Sorry seemed to have hijacked your thread for my own venting. What I really meant to say is that you can't please everybody and it really comes down to what you want- to have all the people you want there or to avoid arguments (I personally avoid arguments whenever I can). Not sure how long it is until your wedding but you may have time to get this all sorted out- good luck!!0 -
I feel for you - my brother hasn't spoken to my sister for 12 years and Catherine hasn't seen him since she was a child as he estranged himself from the family, even though I never fell out with him I hardly ever heard from him and he didn't visit our parents often, in fact only once in the last 18 months although my dad was very ill.
Catherine said he was not going to be invited to her wedding, which was fine by me as I never saw him anyway. Unfortunately my father died 3 weeks ago, and my brother and sister made up and now he is trying to be friends with us all again.

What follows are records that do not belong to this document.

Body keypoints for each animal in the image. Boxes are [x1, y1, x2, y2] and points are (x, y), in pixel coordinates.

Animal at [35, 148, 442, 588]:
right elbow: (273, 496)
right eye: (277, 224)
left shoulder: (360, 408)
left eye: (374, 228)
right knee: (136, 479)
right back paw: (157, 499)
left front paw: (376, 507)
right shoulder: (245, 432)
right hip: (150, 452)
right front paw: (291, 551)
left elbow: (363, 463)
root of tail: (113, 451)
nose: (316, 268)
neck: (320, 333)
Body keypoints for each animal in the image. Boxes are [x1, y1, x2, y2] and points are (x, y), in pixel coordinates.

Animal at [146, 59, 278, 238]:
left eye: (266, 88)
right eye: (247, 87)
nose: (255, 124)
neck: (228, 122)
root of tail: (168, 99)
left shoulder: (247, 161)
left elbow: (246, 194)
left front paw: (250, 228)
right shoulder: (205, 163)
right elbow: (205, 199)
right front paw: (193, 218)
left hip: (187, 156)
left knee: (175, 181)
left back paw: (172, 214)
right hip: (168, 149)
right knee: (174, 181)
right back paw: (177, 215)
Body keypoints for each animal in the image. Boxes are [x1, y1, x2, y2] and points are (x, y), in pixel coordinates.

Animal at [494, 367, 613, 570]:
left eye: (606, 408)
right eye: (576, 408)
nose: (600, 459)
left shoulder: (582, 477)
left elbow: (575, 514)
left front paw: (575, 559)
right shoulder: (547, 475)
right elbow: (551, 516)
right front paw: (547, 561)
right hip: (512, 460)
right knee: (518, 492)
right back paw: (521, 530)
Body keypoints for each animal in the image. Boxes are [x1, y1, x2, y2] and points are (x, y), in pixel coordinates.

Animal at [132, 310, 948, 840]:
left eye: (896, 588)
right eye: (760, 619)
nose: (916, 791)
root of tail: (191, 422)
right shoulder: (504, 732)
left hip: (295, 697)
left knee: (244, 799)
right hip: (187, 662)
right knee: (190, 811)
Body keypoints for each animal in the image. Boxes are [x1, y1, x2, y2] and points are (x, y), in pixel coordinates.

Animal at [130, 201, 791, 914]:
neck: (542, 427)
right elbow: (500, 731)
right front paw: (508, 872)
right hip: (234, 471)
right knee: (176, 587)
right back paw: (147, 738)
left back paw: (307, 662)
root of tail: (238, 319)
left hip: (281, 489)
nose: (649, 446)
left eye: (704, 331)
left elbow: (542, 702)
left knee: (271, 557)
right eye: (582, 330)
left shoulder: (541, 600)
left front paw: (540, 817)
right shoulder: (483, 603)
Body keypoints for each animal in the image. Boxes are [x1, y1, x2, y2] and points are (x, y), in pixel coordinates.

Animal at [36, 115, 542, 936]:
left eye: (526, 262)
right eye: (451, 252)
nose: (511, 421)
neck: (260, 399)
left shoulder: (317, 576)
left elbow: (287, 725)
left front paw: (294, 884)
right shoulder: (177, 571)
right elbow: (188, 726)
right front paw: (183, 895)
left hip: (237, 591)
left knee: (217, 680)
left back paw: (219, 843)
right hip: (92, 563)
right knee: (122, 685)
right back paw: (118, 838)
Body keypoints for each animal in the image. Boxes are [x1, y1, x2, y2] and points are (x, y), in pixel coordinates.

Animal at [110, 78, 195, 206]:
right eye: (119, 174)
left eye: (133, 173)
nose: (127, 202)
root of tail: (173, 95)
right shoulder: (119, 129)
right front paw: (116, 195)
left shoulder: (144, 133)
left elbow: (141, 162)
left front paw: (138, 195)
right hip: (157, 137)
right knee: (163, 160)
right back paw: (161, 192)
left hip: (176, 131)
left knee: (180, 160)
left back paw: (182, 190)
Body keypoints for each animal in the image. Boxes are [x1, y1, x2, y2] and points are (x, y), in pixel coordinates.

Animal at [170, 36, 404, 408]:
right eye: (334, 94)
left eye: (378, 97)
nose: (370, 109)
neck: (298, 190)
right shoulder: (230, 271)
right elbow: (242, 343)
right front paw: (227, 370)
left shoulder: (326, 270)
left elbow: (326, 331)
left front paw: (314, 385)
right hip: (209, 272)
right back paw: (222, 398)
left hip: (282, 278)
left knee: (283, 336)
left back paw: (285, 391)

Catherine is still adamant he will not come to her wedding as she says he hasn't seen her since she was about 10 and only ever shouted at her when he did speak to her (my brother is not good with kids). My mum and sister have now gone on at me that it is a shame he will not be invited. I have told them it is nothing to do with me, it is Catherine's wedding and her day, but they have made me feel really awkward. They want me to raise it with Catherine, but I keep saying it is nothing to do with me. If they feel they want him there, they can raise it - but should I ask her if she will change her mind to keep the peace - I don't know!
So I know exactly how you feel and how difficult these things can be. All I can say is have your wedding, your way and ask people to respect the fact that it is YOUR wedding, no one else's.